Fili shrugged. "He thought that you didn't have any fire, either. He said once that you'd been born and raised in—oh, there's no good translation. A toybox? Someplace safe, comfortable. False. The Shire unsettled him. You hobbits all looked like children to us, and you were a tiny little thing with blue eyes and no heart worth bothering about. That's what Thorin said. But you proved him wrong soon enough. A child couldn't have stood his ground against Azog the Defiler, and a coward wouldn't have tried."

"You make it sound like something out of a story," Bilbo said. Suddenly the tent felt impossibly small and confined. He wanted to get out. "What was I supposed to do—stand back and let him die?"

"You could have, but you didn't. You burn brightest for his sake."

Bilbo took his leave soon after, shaken and confused. It was late. Thranduil would likely wake him up even earlier than usual tomorrow, but Bilbo couldn't bear to return to the pavilion.
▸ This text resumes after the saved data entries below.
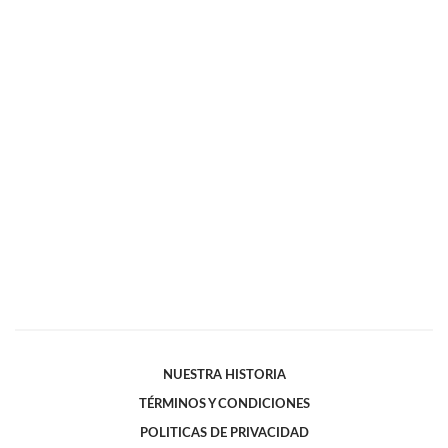
NUESTRA HISTORIA
TÉRMINOS Y CONDICIONES
POLITICAS DE PRIVACIDAD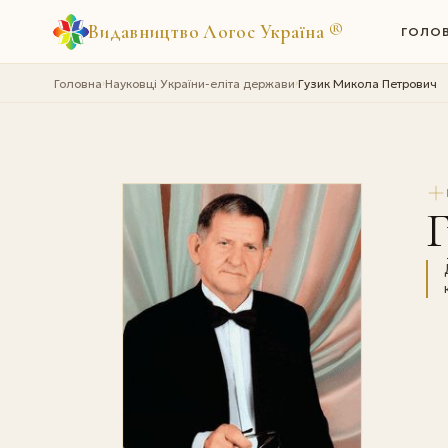
Видавництво Логос Україна
®
ГОЛО
Головна
Науковці України-еліта держави
Гузик Микола Петрович
›
›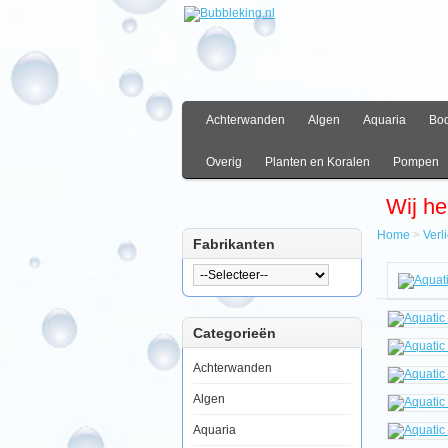
Achterwanden
Algen
Aquaria
Bo
Overig
Planten en Koralen
Pompen
Wij he
Home
>
Verl
Fabrikanten
Hom
Verlic
Overi
Verlic
Categorieën
Aquat
Natur
Solar
Achterwanden
Lux
26W
Algen
Rood
Aquaria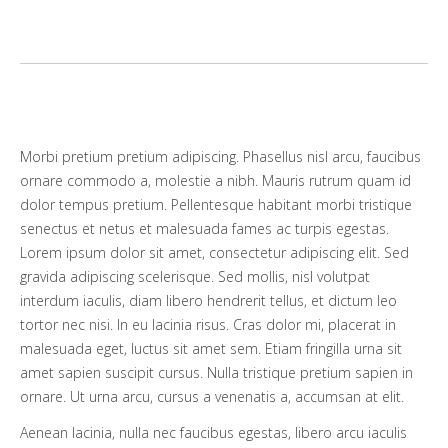
Morbi pretium pretium adipiscing. Phasellus nisl arcu, faucibus
ornare commodo a, molestie a nibh. Mauris rutrum quam id
dolor tempus pretium. Pellentesque habitant morbi tristique
senectus et netus et malesuada fames ac turpis egestas.
Lorem ipsum dolor sit amet, consectetur adipiscing elit. Sed
gravida adipiscing scelerisque. Sed mollis, nisl volutpat
interdum iaculis, diam libero hendrerit tellus, et dictum leo
tortor nec nisi. In eu lacinia risus. Cras dolor mi, placerat in
malesuada eget, luctus sit amet sem. Etiam fringilla urna sit
amet sapien suscipit cursus. Nulla tristique pretium sapien in
ornare. Ut urna arcu, cursus a venenatis a, accumsan at elit.
Aenean lacinia, nulla nec faucibus egestas, libero arcu iaculis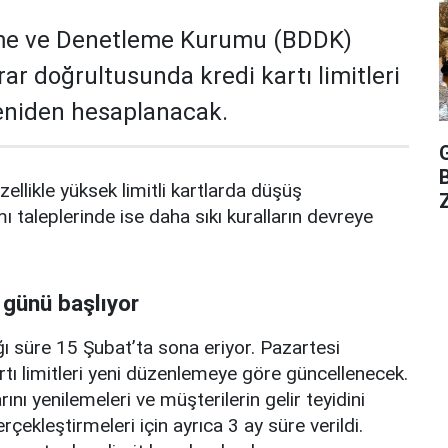
me ve Denetleme Kurumu (BDDK)
rar doğrultusunda kredi kartı limitleri
yeniden hesaplanacak.
zellikle yüksek limitli kartlarda düşüş
Z
mı taleplerinde ise daha sıkı kuralların devreye
 günü başlıyor
ı süre 15 Şubat’ta sona eriyor. Pazartesi
rtı limitleri yeni düzenlemeye göre güncellenecek.
ını yenilemeleri ve müşterilerin gelir teyidini
erçekleştirmeleri için ayrıca 3 ay süre verildi.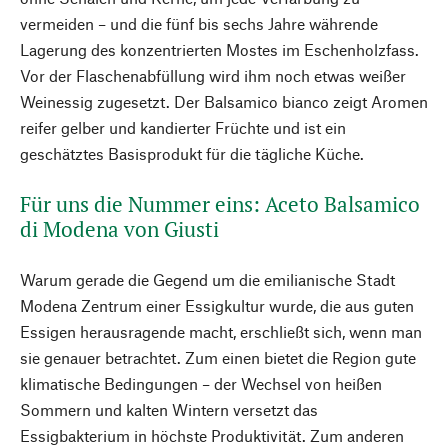
vermeiden – und die fünf bis sechs Jahre währende
Lagerung des konzentrierten Mostes im Eschenholzfass.
Vor der Flaschenabfüllung wird ihm noch etwas weißer
Weinessig zugesetzt. Der Balsamico bianco zeigt Aromen
reifer gelber und kandierter Früchte und ist ein
geschätztes Basisprodukt für die täg­liche Küche.
Für uns die Nummer eins: Aceto Balsamico
di Modena von Giusti
Warum gerade die Gegend um die emilianische Stadt
Modena Zentrum einer Essigkultur wurde, die aus guten
Essigen herausragende macht, erschließt sich, wenn man
sie genauer betrachtet. Zum einen bietet die Region gute
klimatische Bedingungen – der Wechsel von heißen
Sommern und kalten Wintern versetzt das
Essigbakterium in höchste Produktivität. Zum anderen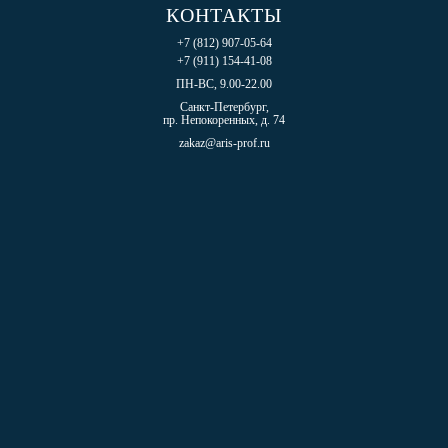
КОНТАКТЫ
+7 (812) 907-05-64
+7 (911) 154-41-08
ПН-ВС, 9.00-22.00
Санкт-Петербург,
пр. Непокоренных, д. 74
zakaz@aris-prof.ru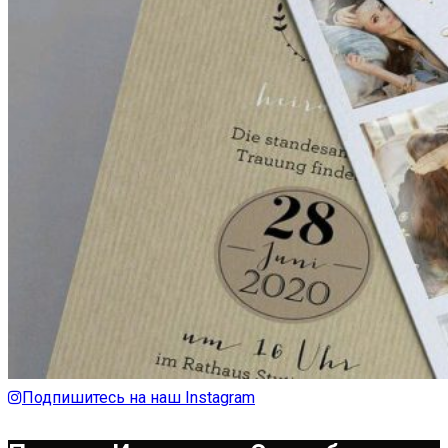
Подпишитесь на наш Instagram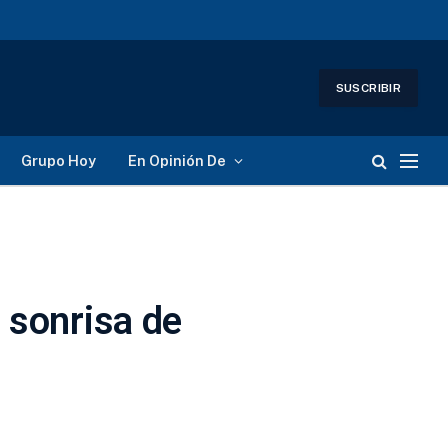
SUSCRIBIR
Grupo Hoy
En Opinión De
 sonrisa de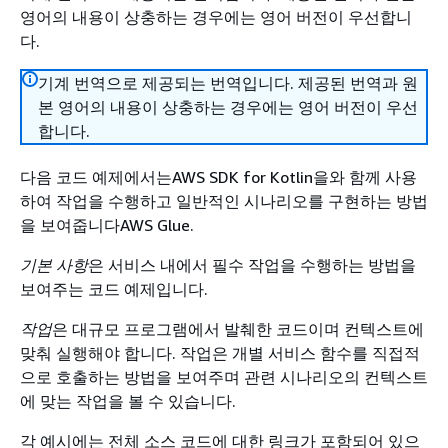
영어의 내용이 상충하는 경우에는 영어 버전이 우선합니
다.
기계 번역으로 제공되는 번역입니다. 제공된 번역과 원
본 영어의 내용이 상충하는 경우에는 영어 버전이 우선
합니다.
다음 코드 예제에서는AWS SDK for Kotlin을와 함께 사용
하여 작업을 수행하고 일반적인 시나리오를 구현하는 방법
을 보여줍니다AWS Glue.
기본 사항
은 서비스 내에서 필수 작업을 수행하는 방법을
보여주는 코드 예제입니다.
작업
은 대규모 프로그램에서 발췌한 코드이며 컨텍스트에
맞춰 실행해야 합니다. 작업은 개별 서비스 함수를 직접적
으로 호출하는 방법을 보여주며 관련 시나리오의 컨텍스트
에 맞는 작업을 볼 수 있습니다.
각 예시에는 전체 소스 코드에 대한 링크가 포함되어 있으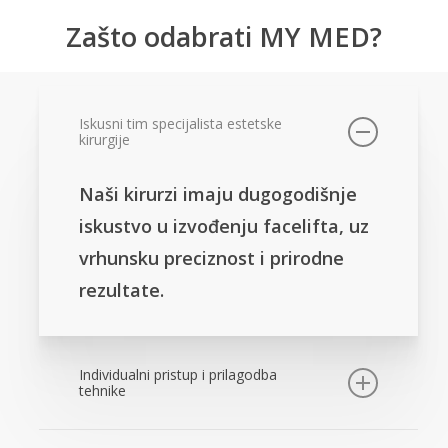
Zašto odabrati MY MED?
Iskusni tim specijalista estetske
kirurgije
Naši kirurzi imaju dugogodišnje
iskustvo u izvođenju facelifta, uz
vrhunsku preciznost i prirodne
rezultate.
Individualni pristup i prilagodba
tehnike
Svakom pacijentu odabiremo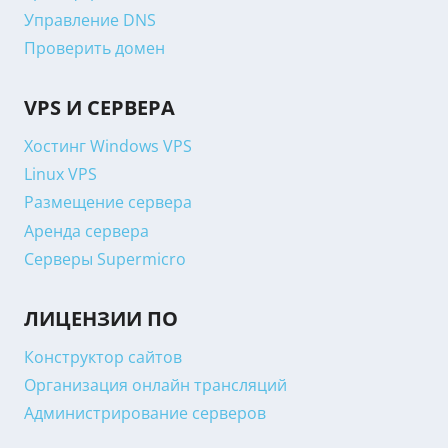
Управление DNS
Проверить домен
VPS И СЕРВЕРА
Хостинг Windows VPS
Linux VPS
Размещение сервера
Аренда сервера
Серверы Supermicro
ЛИЦЕНЗИИ ПО
Конструктор сайтов
Организация онлайн трансляций
Администрирование серверов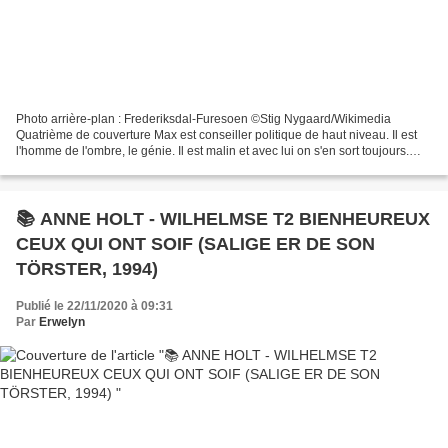
Photo arrière-plan : Frederiksdal-Furesoen ©Stig Nygaard/Wikimedia
Quatrième de couverture Max est conseiller politique de haut niveau. Il est
l'homme de l'ombre, le génie. Il est malin et avec lui on s'en sort toujours.
Seulement cette fois, Max a assassiné...
📚 ANNE HOLT - WILHELMSE T2 BIENHEUREUX
CEUX QUI ONT SOIF (SALIGE ER DE SON
TÖRSTER, 1994)
Publié le 22/11/2020 à 09:31
Par
Erwelyn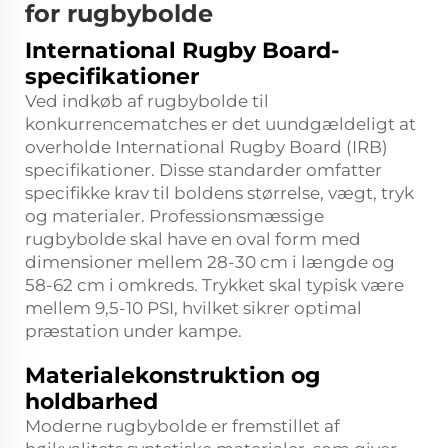
for rugbybolde
International Rugby Board-
specifikationer
Ved indkøb af rugbybolde til
konkurrencematches er det uundgældeligt at
overholde International Rugby Board (IRB)
specifikationer. Disse standarder omfatter
specifikke krav til boldens størrelse, vægt, tryk
og materialer. Professionsmæssige
rugbybolde skal have en oval form med
dimensioner mellem 28-30 cm i længde og
58-62 cm i omkreds. Trykket skal typisk være
mellem 9,5-10 PSI, hvilket sikrer optimal
præstation under kampe.
Materialekonstruktion og
holdbarhed
Moderne rugbybolde er fremstillet af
Instead he slipped the Ring on and walked out past the edges of the encampment, far away from the tents and torchlight and watchmen. When he found a comfortable rock to sit down on, he lingered for almost an hour, looking up at the moon and drawing idle lines in the snow that blanketed the ground.

It was a still, cold night. When Bilbo began to shiver, he wrapped his arms around himself, wishing that Thorin was there sit beside him; perhaps even to hold him. He carried Fili's parting words close to his chest, like a piece of jealously guarded treasure. You burn brightest for his sake.

Perhaps speaking for Thorin wasn't such a terrible burden, after all. He could always pester Gandalf for advice, and the rest of the Company as well.

"At least I can try," he said aloud. "I can't promise that I won't muck it all up, mind you. I'm only a hobbit, and no Bullroarer Took, when it comes down to it. But I guess you knew that from the beginning."

Presently he got to his feet, dusted the snow off his clothes and headed back towards camp. He would stay at Thorin's side for the rest of the night, and in the morning—

—well, he would deal with the morning when it came.